- Born: January 8, 1943 Waterbury, Connecticut, U.S.
- Died: September 19, 2011 (aged 68) Vienna, Virginia
- Occupation: CIA counterintelligence officer

= Brian Kelley (CIA officer) =

American CIA officer (1943-2011)

Brian Kelley (January 8, 1943 – September 19, 2011) was an American Central Intelligence Agency (CIA) counterintelligence officer. He was investigated by the CIA and FBI as a suspected KGB mole during the 1990s, before FBI agent Robert Hanssen was identified as the actual mole and arrested in 2001. Having been suspended during the investigation, Kelley was reinstated by the CIA and later received the Distinguished Career Intelligence Medal for his service.

==Early life==
Kelley was born in Waterbury, Connecticut. He earned degrees in political science from Saint Michael's College and East Asian studies from Florida State University.

==Career==
After graduating from college he joined the United States Air Force and worked in its Office of Special Investigations. After leaving the Air Force he joined the CIA.
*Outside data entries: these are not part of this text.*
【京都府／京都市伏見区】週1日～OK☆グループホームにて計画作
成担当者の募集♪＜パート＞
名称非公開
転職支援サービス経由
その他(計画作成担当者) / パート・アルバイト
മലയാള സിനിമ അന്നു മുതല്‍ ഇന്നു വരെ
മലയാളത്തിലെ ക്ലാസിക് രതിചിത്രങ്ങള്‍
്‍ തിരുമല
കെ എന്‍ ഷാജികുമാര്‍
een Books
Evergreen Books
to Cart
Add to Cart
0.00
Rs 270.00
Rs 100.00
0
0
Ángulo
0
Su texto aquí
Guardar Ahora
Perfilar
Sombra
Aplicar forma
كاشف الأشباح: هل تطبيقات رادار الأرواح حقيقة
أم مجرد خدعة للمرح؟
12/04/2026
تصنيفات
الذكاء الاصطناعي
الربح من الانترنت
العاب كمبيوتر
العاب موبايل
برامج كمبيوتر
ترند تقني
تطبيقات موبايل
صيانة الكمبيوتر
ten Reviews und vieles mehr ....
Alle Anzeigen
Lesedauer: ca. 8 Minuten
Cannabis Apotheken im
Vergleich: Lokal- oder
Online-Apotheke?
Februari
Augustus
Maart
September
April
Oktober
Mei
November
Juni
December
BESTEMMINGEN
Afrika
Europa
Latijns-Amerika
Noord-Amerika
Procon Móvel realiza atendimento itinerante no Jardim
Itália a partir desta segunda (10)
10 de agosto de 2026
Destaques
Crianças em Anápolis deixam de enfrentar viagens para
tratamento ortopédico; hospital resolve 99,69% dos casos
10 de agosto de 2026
After full reinstatement, Kelley educated personnel in various government agencies on professional counterintelligence. He retired from the CIA in 2007 and worked for the private contractor Abraxas Corporation and continued to teach counterintelligence. He also taught counterintelligence at The Institute of World Politics.

==Death==
Kelley died on September 19, 2011, in his sleep at his home in Vienna, Virginia.